Here are the cookies I’m currently making:
These Springerle, the recipe recommended by our friend Alice (who used to be Sukie’s roommate in college! You can subscribe to her scholarly reflections on liturgical matters through a medieval lens here). I do like it better than the recipe I’d used before. I have added a little bit of anise oil as well as the seed, and a little lemon oil as well. We find these cookies pretty addictive!
This shortbread, which I have not yet attempted to roll out/press in my molds. I made the gingerbread version but also added a bit of cocoa because why not.
And I have some babka rising (this year I doubled the recipe — it freezes beautifully so seems like the thing to do).

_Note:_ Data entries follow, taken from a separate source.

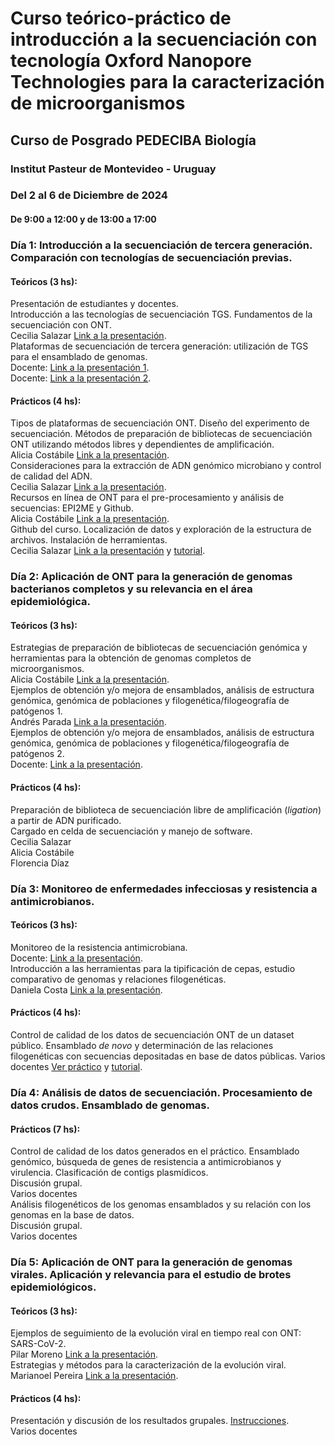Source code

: # Curso teórico-práctico de introducción a la secuenciación con tecnología Oxford Nanopore Technologies para la caracterización de microorganismos
## Curso de Posgrado PEDECIBA Biología
### Institut Pasteur de Montevideo - Uruguay
### Del 2 al 6 de Diciembre de 2024
#### De 9:00 a 12:00 y de 13:00 a 17:00

### Día 1: Introducción a la secuenciación de tercera generación. Comparación con tecnologías de secuenciación previas. 
#### Teóricos (3 hs):
Presentación de estudiantes y docentes.  
Introducción a las tecnologías de secuenciación TGS.  Fundamentos de la secuenciación con ONT.   
Cecilia Salazar [Link a la presentación]().  
Plataformas de secuenciación de tercera generación: utilización de TGS para el ensamblado de genomas.  
Docente: [Link a la presentación 1]().  
Docente: [Link a la presentación 2]().  

#### Prácticos (4 hs):	
Tipos de plataformas de secuenciación ONT. Diseño del experimento de secuenciación. Métodos de preparación de bibliotecas de secuenciación ONT utilizando métodos libres y dependientes de amplificación.   
Alicia Costábile [Link a la presentación]().  
Consideraciones para la extracción de ADN genómico microbiano y control de calidad del ADN.   
Cecilia Salazar [Link a la presentación]().  
Recursos en línea de ONT para el pre-procesamiento y análisis de secuencias: EPI2ME y Github.   
Alicia Costábile [Link a la presentación]().  
Github del curso. Localización de datos y exploración de la estructura de archivos. Instalación de herramientas.   
Cecilia Salazar [Link a la presentación]() y [tutorial](https://ceci07.github.io/Intro_ONT_2024/doc1.html).  


### Día 2: Aplicación de ONT para la generación de genomas bacterianos completos y su relevancia en el área epidemiológica.
#### Teóricos (3 hs): 
Estrategias de preparación de bibliotecas de secuenciación genómica  y herramientas para la obtención de genomas completos de microorganismos.   
Alicia Costábile [Link a la presentación]().  
Ejemplos de obtención y/o mejora de ensamblados, análisis de estructura genómica, genómica de poblaciones y filogenética/filogeografía de patógenos 1.   
Andrés Parada [Link a la presentación]().  
Ejemplos de obtención y/o mejora de ensamblados, análisis de estructura genómica, genómica de poblaciones y filogenética/filogeografía de patógenos 2.   
Docente: [Link a la presentación]().  

#### Prácticos (4 hs):
Preparación de biblioteca de secuenciación libre de amplificación (_ligation_) a partir de ADN purificado.   
Cargado en celda de secuenciación y manejo de software.  
Cecilia Salazar  
Alicia Costábile   
Florencia Díaz

### Día 3: Monitoreo de enfermedades infecciosas y resistencia a antimicrobianos.
#### Teóricos (3 hs): 
Monitoreo de la resistencia antimicrobiana.   
Docente: [Link a la presentación]().  
Introducción a las herramientas para la tipificación de cepas, estudio comparativo de genomas y relaciones filogenéticas.  
Daniela Costa [Link a la presentación]().  

#### Prácticos (4 hs):
Control de calidad de los datos de secuenciación ONT de un dataset público. Ensamblado _de novo_ y determinación de las relaciones filogenéticas con secuencias depositadas en base de datos públicas. 
Varios docentes [Ver práctico]() y [tutorial](https://ceci07.github.io/Intro_ONT_2024/doc2.html).   

### Día 4: Análisis de datos de secuenciación. Procesamiento de datos crudos. Ensamblado de genomas. 
#### Prácticos (7 hs):
Control de calidad de los datos generados en el práctico. Ensamblado genómico, búsqueda de genes de resistencia a antimicrobianos y virulencia. Clasificación de contigs plasmídicos.  
Discusión grupal.  
Varios docentes  
Análisis filogenéticos de los genomas ensamblados y su relación con los genomas en la base de datos.  
Discusión grupal.  
Varios docentes  

### Día 5: Aplicación de ONT para la generación de genomas virales. Aplicación y relevancia para el estudio de brotes epidemiológicos.
#### Teóricos (3 hs): 
Ejemplos de seguimiento de la evolución viral en tiempo real con ONT: SARS-CoV-2.   
Pilar Moreno [Link a la presentación]().   
Estrategias y métodos para la caracterización de la evolución viral.  
Marianoel Pereira  [Link a la presentación]().    

#### Prácticos (4 hs):
Presentación y discusión de los resultados grupales. [Instrucciones]().  
Varios docentes  


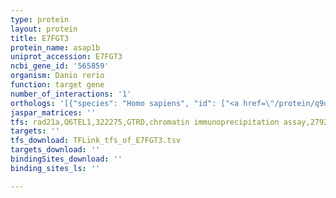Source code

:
 ```yaml
---
type: protein
layout: protein
title: E7FGT3
protein_name: asap1b
uniprot_accession: E7FGT3
ncbi_gene_id: '565859'
organism: Danio rerio
function: target gene
number_of_interactions: '1'
orthologs: '[{"species": "Homo sapiens", "id": ["<a href=\"/protein/q9ulh1\">Q9ULH1</a>"]}, {"species": "Mus musculus", "id": ["<a href=\"/protein/q9qwy8\">Q9QWY8</a>"]}, {"species": "Rattus norvegicus", "id": ["<a href=\"/protein/a0a0g2jx76\">A0A0G2JX76</a>"]}, {"species": "Drosophila melanogaster", "id": ["<a href=\"/protein/a1z7a6\">A1Z7A6</a>"]}]'
jaspar_matrices: ''
tfs: rad21a,Q6TEL1,322275,GTRD,chromatin immunoprecipitation assay,27924024%5Buid%5D,No
targets: ''
tfs_download: TFLink_tfs_of_E7FGT3.tsv
targets_download: ''
bindingSites_download: ''
binding_sites_ls: ''

---
```

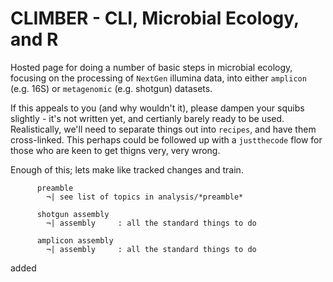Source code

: # CLIMBER - CLI, Microbial Ecology, and R


Hosted page for doing a number of basic steps in microbial ecology, focusing on the processing of `NextGen` illumina data, into either `amplicon` (e.g. 16S) or `metagenomic` (e.g. shotgun) datasets. 

If this appeals to you (and why wouldn't it), please dampen your squibs slightly - it's not written yet, and certianly barely ready to be used. Realistically, we'll need to separate things out into `recipes`, and have them cross-linked. This perhaps could be followed up with a `justthecode` flow for those who are keen to get thigns very, very wrong.

Enough of this; lets make like tracked changes and train.

```
      preamble
        ¬| see list of topics in analysis/*preamble*

      shotgun assembly
        ¬| assembly     : all the standard things to do

      amplicon assembly
        ¬| assembly     : all the standard things to do

```

added
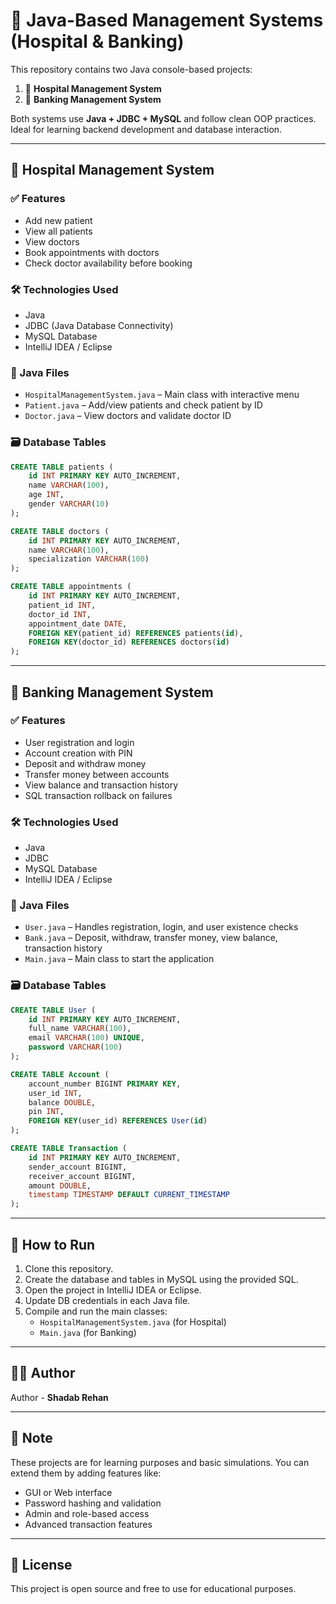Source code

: 
# 🧾 Java-Based Management Systems (Hospital & Banking)

This repository contains two Java console-based projects:

1. 🏥 **Hospital Management System**
2. 🏦 **Banking Management System**

Both systems use **Java + JDBC + MySQL** and follow clean OOP practices. Ideal for learning backend development and database interaction.

---

## 🏥 Hospital Management System

### ✅ Features

- Add new patient
- View all patients
- View doctors
- Book appointments with doctors
- Check doctor availability before booking

### 🛠️ Technologies Used

- Java
- JDBC (Java Database Connectivity)
- MySQL Database
- IntelliJ IDEA / Eclipse

### 📂 Java Files

- `HospitalManagementSystem.java` – Main class with interactive menu
- `Patient.java` – Add/view patients and check patient by ID
- `Doctor.java` – View doctors and validate doctor ID

### 🗃️ Database Tables

```sql
CREATE TABLE patients (
    id INT PRIMARY KEY AUTO_INCREMENT,
    name VARCHAR(100),
    age INT,
    gender VARCHAR(10)
);

CREATE TABLE doctors (
    id INT PRIMARY KEY AUTO_INCREMENT,
    name VARCHAR(100),
    specialization VARCHAR(100)
);

CREATE TABLE appointments (
    id INT PRIMARY KEY AUTO_INCREMENT,
    patient_id INT,
    doctor_id INT,
    appointment_date DATE,
    FOREIGN KEY(patient_id) REFERENCES patients(id),
    FOREIGN KEY(doctor_id) REFERENCES doctors(id)
);
```

---

## 🏦 Banking Management System

### ✅ Features

- User registration and login
- Account creation with PIN
- Deposit and withdraw money
- Transfer money between accounts
- View balance and transaction history
- SQL transaction rollback on failures

### 🛠️ Technologies Used

- Java
- JDBC
- MySQL Database
- IntelliJ IDEA / Eclipse

### 📂 Java Files

- `User.java` – Handles registration, login, and user existence checks
- `Bank.java` – Deposit, withdraw, transfer money, view balance, transaction history
- `Main.java` – Main class to start the application

### 🗃️ Database Tables

```sql
CREATE TABLE User (
    id INT PRIMARY KEY AUTO_INCREMENT,
    full_name VARCHAR(100),
    email VARCHAR(100) UNIQUE,
    password VARCHAR(100)
);

CREATE TABLE Account (
    account_number BIGINT PRIMARY KEY,
    user_id INT,
    balance DOUBLE,
    pin INT,
    FOREIGN KEY(user_id) REFERENCES User(id)
);

CREATE TABLE Transaction (
    id INT PRIMARY KEY AUTO_INCREMENT,
    sender_account BIGINT,
    receiver_account BIGINT,
    amount DOUBLE,
    timestamp TIMESTAMP DEFAULT CURRENT_TIMESTAMP
);
```

---

## 🚀 How to Run

1. Clone this repository.
2. Create the database and tables in MySQL using the provided SQL.
3. Open the project in IntelliJ IDEA or Eclipse.
4. Update DB credentials in each Java file.
5. Compile and run the main classes:
   - `HospitalManagementSystem.java` (for Hospital)
   - `Main.java` (for Banking)

---

## 👨‍💻 Author

Author - **Shadab Rehan**  
  

---

## 📌 Note

These projects are for learning purposes and basic simulations. You can extend them by adding features like:

- GUI or Web interface
- Password hashing and validation
- Admin and role-based access
- Advanced transaction features

---

## 📎 License

This project is open source and free to use for educational purposes.
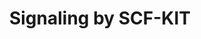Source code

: ---
annotations:
- id: PW:0000003
  parent: signaling pathway
  type: Pathway Ontology
  value: signaling pathway
authors:
- ReactomeTeam
- Anwesha
- Egonw
description: Stem cell factor (SCF) is a growth factor with membrane bound and soluble
  forms. It is expressed by fibroblasts and endothelial cells throughout the body,
  promoting proliferation, migration, survival and differentiation of hematopoetic
  progenitors, melanocytes and germ cells.(Linnekin 1999, Ronnstrand 2004, Lennartsson
  and Ronnstrand 2006). The receptor for SCF is KIT, a tyrosine kinase receptor (RTK)
  closely related to the receptors for platelet derived growth factor receptor, colony
  stimulating factor 1 (Linnekin 1999) and Flt3 (Rosnet et al. 1991).  Four isoforms
  of c-Kit have been identified in humans. Alternative splicing results in isoforms
  of KIT differing in the presence or absence of four residues (GNNK) in the extracellular
  region. This occurs due to the use of an alternate 5' splice donor site. These GNNK+
  and GNNK- variants are co-expressed in most tissues; the GNNK- form predominates
  and was more strongly tyrosine-phosphorylated and more rapidly internalized (Ronnstrand
  2004). There are also splice variants that arise from alternative usage of splice
  acceptor site resulting in the presence or absence of a serine residue (Crosier
  et al., 1993). Finally, there is an alternative shorter transcript of KIT expressed
  in postmeiotic germ cells in the testis  which encodes a truncated KIT consisting
  only of the second part of the kinase domain and thus lackig the extracellular and
  transmembrane domains as well as the first part of the kinase domain (Rossi et al.
  1991). Binding  of SCF homodimers to KIT results in KIT homodimerization followed
  by activation of its intrinsic tyrosine kinase activity. KIT stimulation activates
  a wide array of signalling pathways including MAPK, PI3K and JAK/STAT (Reber et
  al. 2006, Ronnstrand 2004). Defects of KIT in humans are associated with different
  genetic diseases and also in several types of cancers like mast cell leukaemia,
  germ cell tumours, certain subtypes of malignant melanoma and gastrointestinal tumours.  View
  original pathway at:[http://www.reactome.org/PathwayBrowser/#DIAGRAM=1433557 Reactome].
last-edited: 2018-11-01
organisms:
- Homo sapiens
redirect_from:
- /index.php/Pathway:WP2713
- /instance/WP2713
revision: null
schema-jsonld:
- '@context': https://schema.org/
  '@id': https://wikipathways.github.io/pathways/WP2713.html
  '@type': Dataset
  creator:
    '@type': Organization
    name: WikiPathways
  description: Stem cell factor (SCF) is a growth factor with membrane bound and soluble
    forms. It is expressed by fibroblasts and endothelial cells throughout the body,
    promoting proliferation, migration, survival and differentiation of hematopoetic
    progenitors, melanocytes and germ cells.(Linnekin 1999, Ronnstrand 2004, Lennartsson
    and Ronnstrand 2006). The receptor for SCF is KIT, a tyrosine kinase receptor
    (RTK) closely related to the receptors for platelet derived growth factor receptor,
    colony stimulating factor 1 (Linnekin 1999) and Flt3 (Rosnet et al. 1991).  Four
    isoforms of c-Kit have been identified in humans. Alternative splicing results
    in isoforms of KIT differing in the presence or absence of four residues (GNNK)
    in the extracellular region. This occurs due to the use of an alternate 5' splice
    donor site. These GNNK+ and GNNK- variants are co-expressed in most tissues; the
    GNNK- form predominates and was more strongly tyrosine-phosphorylated and more
    rapidly internalized (Ronnstrand 2004). There are also splice variants that arise
    from alternative usage of splice acceptor site resulting in the presence or absence
    of a serine residue (Crosier et al., 1993). Finally, there is an alternative shorter
    transcript of KIT expressed in postmeiotic germ cells in the testis  which encodes
    a truncated KIT consisting only of the second part of the kinase domain and thus
    lackig the extracellular and transmembrane domains as well as the first part of
    the kinase domain (Rossi et al. 1991). Binding  of SCF homodimers to KIT results
    in KIT homodimerization followed by activation of its intrinsic tyrosine kinase
    activity. KIT stimulation activates a wide array of signalling pathways including
    MAPK, PI3K and JAK/STAT (Reber et al. 2006, Ronnstrand 2004). Defects of KIT in
    humans are associated with different genetic diseases and also in several types
    of cancers like mast cell leukaemia, germ cell tumours, certain subtypes of malignant
    melanoma and gastrointestinal tumours.  View original pathway at:[http://www.reactome.org/PathwayBrowser/#DIAGRAM=1433557
    Reactome].
  keywords:
  - ADP
  - APS
  - APS dimer
  - ATP
  - Adapter
  - Adapter proteins
  - CBL
  - 'CBL '
  - CBL:Grb2/p-APS:p-c-Kit complex
  - 'CHEK1 '
  - 'CMA1 '
  - Endopeptidases for
  - 'FER '
  - 'FES '
  - 'FYN '
  - GAB2
  - 'GAB2 '
  - GAB2:GRB2:p-SHP2:p-KIT complex
  - GDP
  - 'GDP '
  - 'GRAP '
  - 'GRAP2 '
  - 'GRB10 '
  - GRB2-1
  - 'GRB2-1 '
  - GRB2-1:SOS1
  - GRB2:SOS1:p-KIT
  - GRB2:p-SHP2:p-KIT
  - 'GRB7 '
  - GTP
  - 'GTP '
  - Grb2:SOS:p-c-Kit/p-APS:p-c-Kit complex
  - 'HRAS '
  - JAK2
  - 'JAK2 '
  - JAK2:SFKS:p-KIT
  - KIT
  - 'KIT '
  - KIT:sSCF dimer
  - KIT:sSCF dimer:KIT
  - KITLG-1
  - KITLG-1(192-273)
  - KITLG-1(26-190)
  - 'KITLG-1(26-190) '
  - 'KRAS '
  - 'LCK '
  - LNK:p-7Y-KIT:sSCF
  - 'LYN '
  - 'MMP9 '
  - 'NRAS '
  - PI(3,4,5)P3
  - 'PI(3,4,5)P3 '
  - PI(4,5)P2
  - PI3K alpha
  - PI3K:p(Y)-GAB2:GRB2:p-SHP2:p-KIT complex
  - PI3K:p-KIT:sSCF
  - 'PIK3CA '
  - 'PIK3R1 '
  - 'PIK3R2 '
  - 'PIK3R3 '
  - PIP3 activates AKT
  - PRKCA
  - 'PRKCA '
  - PTPN11
  - 'PTPN11 '
  - PTPN6
  - 'PTPN6 '
  - PTPRU
  - 'PTPRU '
  - PTPRU:KIT
  - 'RAC1 '
  - RAC1:GDP
  - RAC1:GTP
  - RAF/MAP kinase
  - SCF processing
  - SFKs:p-8Y-KIT:sSCF
  - SFKs:p-KIT complex
  - 'SH2B2 '
  - SH2B3
  - 'SH2B3 '
  - SHP-1:p-c-Kit
  - SHP2:SFKs:p-KIT:sSCF
  - SOCS1
  - 'SOCS1 '
  - SOCS1:p-KIT complex
  - SOCS6
  - 'SOCS6 '
  - SOCS6:p-c-Kit:sSCF
  - 'SOS1 '
  - 'SRC-1 '
  - 'STAT1 '
  - 'STAT3 '
  - 'STAT5A '
  - 'STAT5B '
  - STATs
  - Src family tyrosine
  - 'TEC '
  - Tyrosine
  - Tyrosine kinases
  - VAV1
  - 'YES1 '
  - alpha
  - cascade
  - complex
  - complex:STATs
  - complex:p-STAT
  - complex:p-STATs
  - dimer:p-7Y-KIT
  - dimer:p-8Y-KIT
  - dimer:p-KIT
  - dimer:p-KIT,PI3K:p(Y)-GAB2:GRB2:p-SHP2:p-KIT complex
  - dimer:p-c-Kit
  - dimer:p-c-Kit:SFKs
  - dimers
  - kinases (SFKs)
  - kinases:p-KIT
  - p(Y)-GAB2:GRB2:p-SHP2:p-KIT complex
  - 'p-7Y-KIT '
  - p-7Y-KIT:sSCF
  - 'p-8Y-KIT '
  - p-APS dimer:p-KIT
  - p-JAK2:SFKs:p-KIT
  - p-KIT (S741,746):PKC
  - 'p-S741,S746-KIT '
  - p-SHP2:p-KIT complex
  - p-STAT dimers
  - p-VAV1:PIP3
  - 'p-Y-GAB2 '
  - 'p-Y1007-JAK2 '
  - 'p-Y142,Y160,Y174-VAV1 '
  - 'p-Y546,Y584-PTPN11 '
  - 'p-Y629-SH2B2 '
  - 'p-Y694-STAT5A '
  - 'p-Y699-STAT5B '
  - 'p-Y701-STAT1-1 '
  - 'p-Y705-STAT3 '
  - p21 RAS:GDP
  - p21 RAS:GTP
  - proteins:p-KIT
  - sSCF dimer
  - signaling
  license: CC0
  name: Signaling by SCF-KIT
seo: CreativeWork
title: Signaling by SCF-KIT
wpid: WP2713
---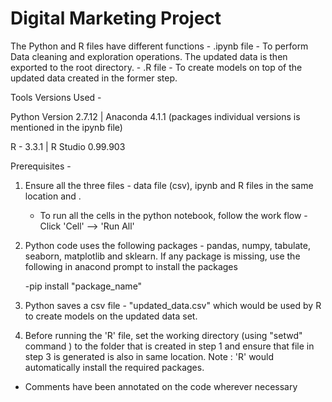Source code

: # Digital Marketing Project

The Python and R files have different functions
	- .ipynb file - To perform Data cleaning and exploration operations.  The updated data is then exported to the root directory.
	- .R file - To create models on top of the updated data created in the former step.
	
Tools Versions Used -

Python Version 2.7.12 | Anaconda 4.1.1 (packages individual versions is mentioned in the ipynb file)

R - 3.3.1 | R Studio 0.99.903

Prerequisites -

1. Ensure all the three files - data file (csv), ipynb and R files in the same location and .
	- To run all the cells in the python notebook, follow the work flow - Click 'Cell' --> 'Run All'

2. Python code uses the following packages - pandas, numpy, tabulate, seaborn, matplotlib and sklearn.  If any package is missing, use the following in anacond prompt to install the packages 

	-pip install "package_name" 

3. Python saves a csv file - "updated_data.csv" which would be used by R to create models on the updated data set.  

4. Before running the 'R' file, set the working directory (using "setwd" command ) to the folder that is created in step 1 and ensure that file in step 3 is generated is also in same location.  Note : 'R' would automatically install the required packages.

* Comments have been annotated on the code wherever necessary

Habou has several doughs stashed away — I’ll have to ask her what kinds; and Bridget made our favorite sugar cookie dough, which we rolled out with the grandchildren/niece/nephews yesterday. I hope I have a chance to post some baking on Instagram!
From the archives:
In this post I talk about the O Antiphons and incorporating them into your family devotions (and writing curriculum). Maybe your children would like something beautiful to copy or color in this weekend while the cookies are baking? The resources for this are from the wonderful Jennifer Gregory Miller, who has worked over many years to collect so much of Catholic tradition for family richness.
If you scroll waaaay down in this post, you will find links to our family favorites in the Christmas cookie department.
And here’s where I chronicled making the babkas using three recipes.
Today we pray the 6th O Antiphon:
O King of all the nations, the only joy of every human heart;
O Keystone of the mighty arch of man:
Come and save the creature you fashioned from the dust.